Tarfia Faizullah’s first book, Seam, published in 2014, revitalized and changed documentary poetry in America. To write that remarkable book, Faizullah returned to her parents’ native Bangladesh, where she interviewed some of the hundreds of thousands of women who had survived rape during the 1971 war of liberation from Pakistan. Those poems did not keep a documentary distance. The poet’s anger, passion, and sense of loss were placed beside the horrors of the experiences she had recorded. The result was unlike anything else in our literature, and Faizullah has received acclaim for that harrowing work.

At first her second book, Registers of Illuminated Villages, just published this month, appears to take up the work of Seam. The first poem has an epigraph from the PBS news show Frontline in which the interviewee claims to have a book, The Register of Eliminated Villages, that records 397 “Kurdish villages in northern Iraq” that have disappeared. Faizullah remembers those villages deep in her imagination. She recognizes the feeling from her previous work in Bangladesh–“A mother / presses a hand to me. Inside // her, I thrash, a stalk of wheat / blistered by storm.”

But then there is a transformation: The eliminated villages become illuminated. The image of their destruction blurs into the outline of a holy book, an illuminated book, a Qur’an. The conditions of the poet’s life–the stuff of lyric poetry–become part of the story. There are moments lamenting the death of her sister, a sense of the poet’s travels around the country and the world, poems about a Muslim girl in a Christian school in Texas, poems about the experience of prejudice. There is the blatantly aggressive kind of prejudice–“A shiny pickup drives past. Go back to your own country! they holler. A firecracker, lit then thrown.” And then there are those moments we’ve come to call microaggressions: “She says, Your English is great! How long have you been in our country! / I say, Suck on a mango, bitch, since that’s all you think I eat anyway.”
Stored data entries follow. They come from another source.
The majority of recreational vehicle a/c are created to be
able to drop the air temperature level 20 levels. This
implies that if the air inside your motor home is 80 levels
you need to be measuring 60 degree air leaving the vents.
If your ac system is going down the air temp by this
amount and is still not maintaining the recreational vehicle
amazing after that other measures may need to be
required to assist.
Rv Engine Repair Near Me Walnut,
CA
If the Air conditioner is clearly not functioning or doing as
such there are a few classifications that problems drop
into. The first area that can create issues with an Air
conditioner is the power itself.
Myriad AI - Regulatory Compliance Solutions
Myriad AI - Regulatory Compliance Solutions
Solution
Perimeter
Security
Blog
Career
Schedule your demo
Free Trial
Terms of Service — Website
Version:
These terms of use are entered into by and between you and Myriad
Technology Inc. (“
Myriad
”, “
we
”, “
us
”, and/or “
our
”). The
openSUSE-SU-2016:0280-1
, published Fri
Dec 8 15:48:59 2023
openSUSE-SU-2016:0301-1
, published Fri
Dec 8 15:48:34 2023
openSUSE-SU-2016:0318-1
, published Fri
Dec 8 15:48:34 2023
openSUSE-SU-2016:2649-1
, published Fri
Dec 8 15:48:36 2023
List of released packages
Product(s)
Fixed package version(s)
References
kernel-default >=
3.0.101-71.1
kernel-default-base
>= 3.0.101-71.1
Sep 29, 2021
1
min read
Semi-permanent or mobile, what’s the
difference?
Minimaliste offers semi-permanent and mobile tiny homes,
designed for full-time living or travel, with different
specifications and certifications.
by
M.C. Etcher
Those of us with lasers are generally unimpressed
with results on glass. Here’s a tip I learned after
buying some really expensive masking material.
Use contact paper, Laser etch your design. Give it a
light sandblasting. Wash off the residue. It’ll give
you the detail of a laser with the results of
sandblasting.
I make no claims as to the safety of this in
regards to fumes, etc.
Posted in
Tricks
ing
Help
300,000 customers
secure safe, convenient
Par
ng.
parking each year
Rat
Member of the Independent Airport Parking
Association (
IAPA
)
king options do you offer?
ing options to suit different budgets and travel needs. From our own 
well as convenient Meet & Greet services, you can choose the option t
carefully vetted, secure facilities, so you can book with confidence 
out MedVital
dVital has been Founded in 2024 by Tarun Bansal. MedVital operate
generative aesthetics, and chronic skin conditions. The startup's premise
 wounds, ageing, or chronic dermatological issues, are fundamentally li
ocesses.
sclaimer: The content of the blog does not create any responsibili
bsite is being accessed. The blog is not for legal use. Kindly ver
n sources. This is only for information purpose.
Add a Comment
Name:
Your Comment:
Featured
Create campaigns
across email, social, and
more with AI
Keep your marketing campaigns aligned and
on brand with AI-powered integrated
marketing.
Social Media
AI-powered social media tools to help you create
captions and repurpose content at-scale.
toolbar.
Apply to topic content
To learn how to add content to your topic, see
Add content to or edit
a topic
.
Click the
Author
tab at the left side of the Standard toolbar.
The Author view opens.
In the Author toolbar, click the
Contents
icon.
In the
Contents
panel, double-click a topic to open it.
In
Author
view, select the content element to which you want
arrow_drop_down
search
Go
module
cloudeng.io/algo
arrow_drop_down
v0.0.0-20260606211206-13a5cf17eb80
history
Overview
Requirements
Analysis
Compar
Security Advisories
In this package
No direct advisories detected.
This poet finds her own way through the world. In one of the most mysterious and moving poems in the collection, “I told the Water,” whose dedication reads “for Flint, Michigan,” the poet addresses the water itself, its presence, and its power. “I told the water // You’re right / the poor are / broken sidewalks / we try to avoid.”

All of this moves and shapes Faizullah, for whom nothing, not even the words, comes easily. She talks to the water, and she creates spirits, even a magical Djinn, to speak for her:

I can’t ignore feeling
I’ve never belonged anywhere:
not this city or that village,

not in childhood’s cradle, not this adult bed
I slide into alone after crying out
your name, O, Allah.

That is the dominant tone of this unforgettable book–it is both a plea and a prayer.

Tarfia Faizullah reads from Registers of Illuminated Villages at Literati Bookstore on Thursday, March 29.